After the nominations in Step 1, we verified each nomination for its citations on Google Scholar in late October 2006, and removed those nominations that did not have at least 50 citations. All remaining (18) nominations are given on the candidate list below, organized in 10 topics. Please note that for some of these algorithms such as K-means, the citation is not given on the original paper that introduced the algorithm, but a recent paper that highlights the importance of the technique.

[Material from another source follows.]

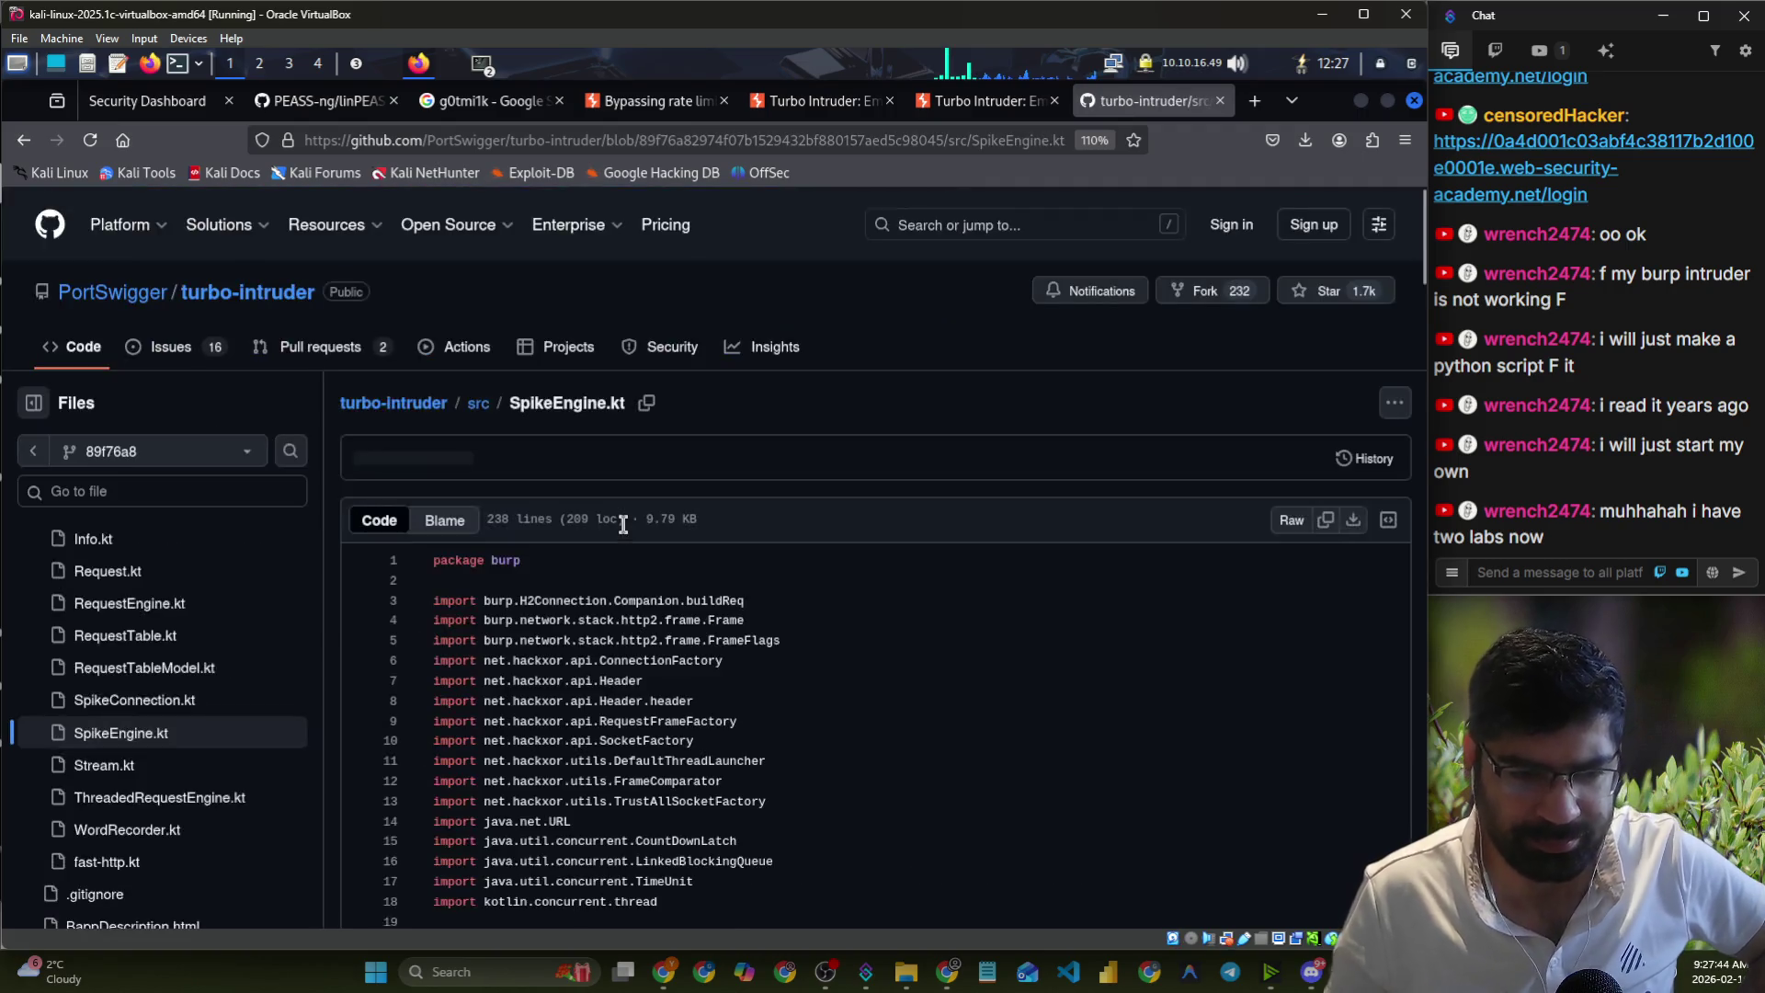
scroll(588, 511, down, 5)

  • 18 Candidates for the Top 10 Algorithms in Data Mining
In the third step of the identification process, we had a wider involvement of the research community. We invited the Program Committee members of KDD-06, ICDM '06, and SDM '06 as well as the ACM KDD Innovation Award and IEEE ICDM Research Contributions Award winners to each vote for up to 10 well-known algorithms from the above candidate list. The voting results of this step were presented at ICDM '06 and are given in the slides below.
  • Panel Slides with Voting Results
We hope the identification of the top 10 algorithms can promote data mining to wider real-world applications and inspire more researchers in data mining to further explore these 10 algorithms, including their impact and new research issues.

PDF Link


Data mining Problems

Top 10 challenging problems in data mining

In a previous post, I wrote about the top 10 data mining algorithms, a paper that was published in Knowledge and Information Systems. The “selective” process is the same as the one that has been used to identify the most important (according to answers of the survey) data mining problems. The paper by Yang and Wu has been published (in 2006) in the International Journal of Information Technology & Decision Making. The paper contains the following problems (in no specific order):
  • Developing a unifying theory of data mining
  • Scaling up for high dimensional data and high speed data streams
  • Mining sequence data and time series data
  • Mining complex knowledge from complex data
  • Data mining in a network setting
  • Distributed data mining and mining multi-agent data
  • Data mining for biological and environmental problems
  • Data Mining process-related problems
  • Security, privacy and data integrity
  • Dealing with non-static, unbalanced and cost-sensitive data

I sometimes receive emails from master student or practitioners interested in data mining. The usual question is “What can I do as research in data mining?”. Of course, the answer depends on what you like and the opportunities of the moment. However, this paper can maybe give some hints on possible directions for research.

As usual, the “data mining automation process” issue is mentioned. It is worth noting that researchers argue that they need to find a way to automate data mining, while practitioners say that they can do it (for example KXEN). Finally, I think that one of the most important issue is pointed out by the following sentence in the paper:

“[...] they’re [data mining systems] unable to relate the results of mining to the real-world decisions they affect [...]“

In my opinion, it is more subjective to rank top problems than top algorithms. Most people will certainly agree on the selected data mining algorithms. The question is more subjective regarding data mining problems since some of them may only be relevant to certain fields of research.